He held the photo in his hand. Fate, he smiled, putting the picture on the bed between them. Fate. Before they were husband and wife, before they were boyfriend and girlfriend, they were destined for each other, brought into each other’s worlds by a stab wound and a parade. Fate.

  Only in Philadelphia, maybe. Only on Second Street, for certain.

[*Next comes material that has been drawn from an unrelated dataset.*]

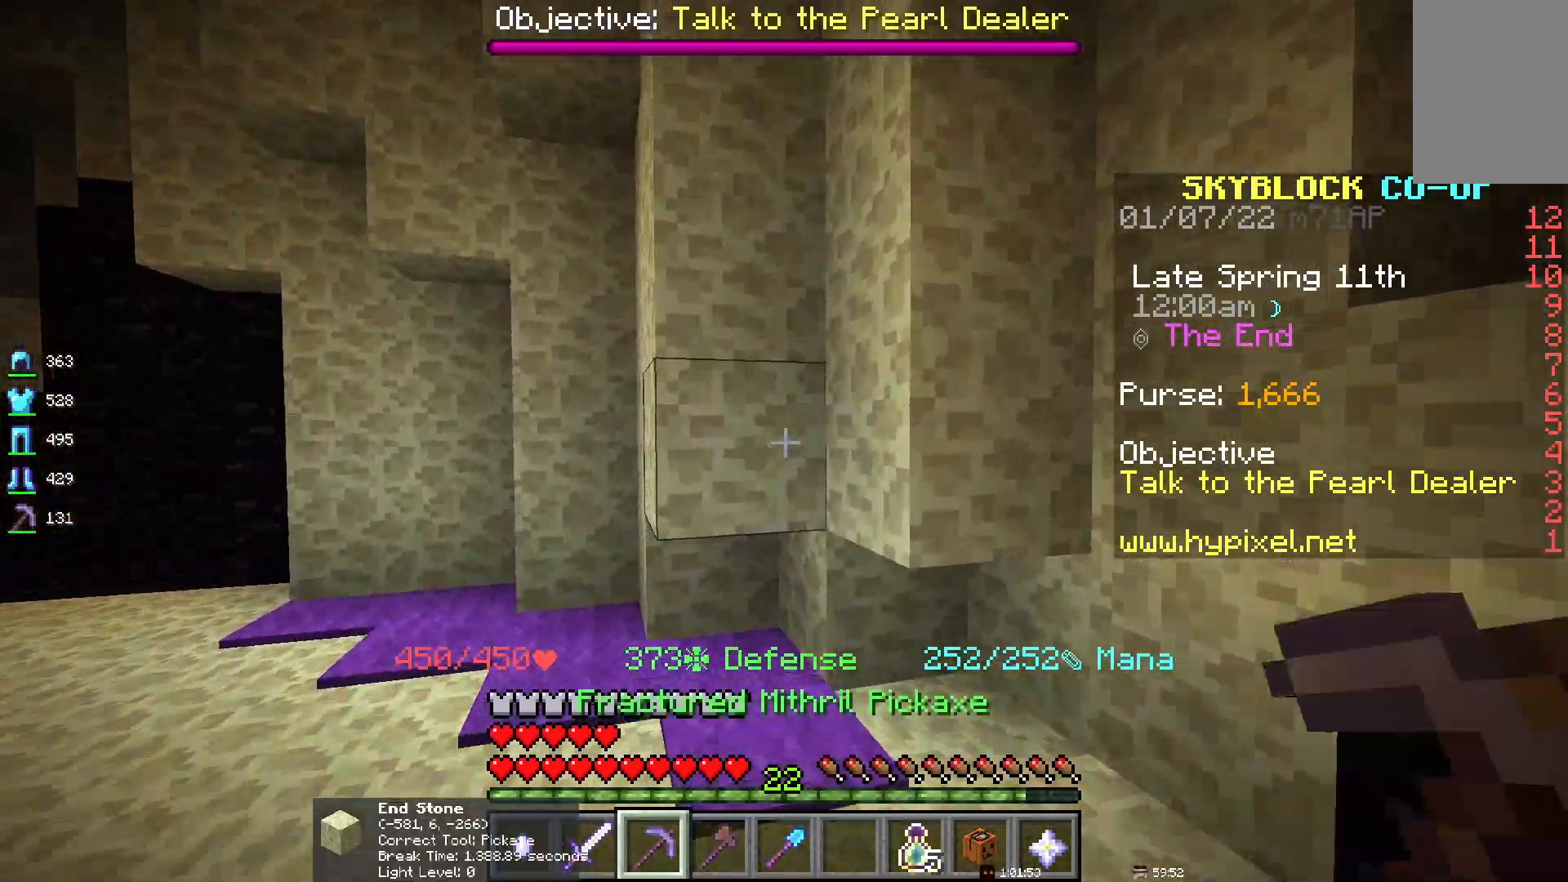
{"keys": [], "mouse": ["left"], "events": [[50, "mouse_left", "down"]]}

  Really, can you blame my mom for falling in love with this guy?

  Chapter Three

  Intermezzo: Faith, Baptism, Prison

  What I’ve always found appealing about the Catholic Church is its, for lack of a better word, symmetry. There’s good, and there’s bad. Good is led by Jesus and the saints, bad led by the Devil and the demons. Do good all your life, you go to Heaven. Be a jerk all your life, and you’re going to Hell. It’s really not that hard to get the basic gist of it.

  There are two types of sins: venial, which covers everything from white lies to making fun of your sister (the small stuff); and mortal, which ranges from missing church to murder (the “big” stuff). There are two books of the Bible: the Old Testament, all the stuff before Jesus; and the New Testament, which details Jesus’ life. For every point, there’s a counter, which is helpful when you’re required to memorize all this stuff in school.

  If we enlist the help of our second hand, we can count the seven deadly sins: lust, gluttony, greed, sloth, wrath, envy, pride. These were my favorite. Seven was my favorite number, since I was born on the seventeenth day of the seventh month in the year nineteen hundred and seventy-nine. Not only that, “deadly” was right there in the title; if you want to talk about deadly anything—snakes, sins, whatever—well, I want to listen. And lastly, there’s your road map to Heaven right there: don’t get boners, overeat, hoard money, be lazy, get mad, feel jealous, or be boastful and you’re pretty much punching your ticket through those pearly gates.

  And if you need help against these seven deadly sins, there are seven sacraments.

  Baptism

  You, as a newborn, get your forehead drenched with holy water. This is also called a “christening.” It is supposed to symbolize purification or being born into Christ or something like that.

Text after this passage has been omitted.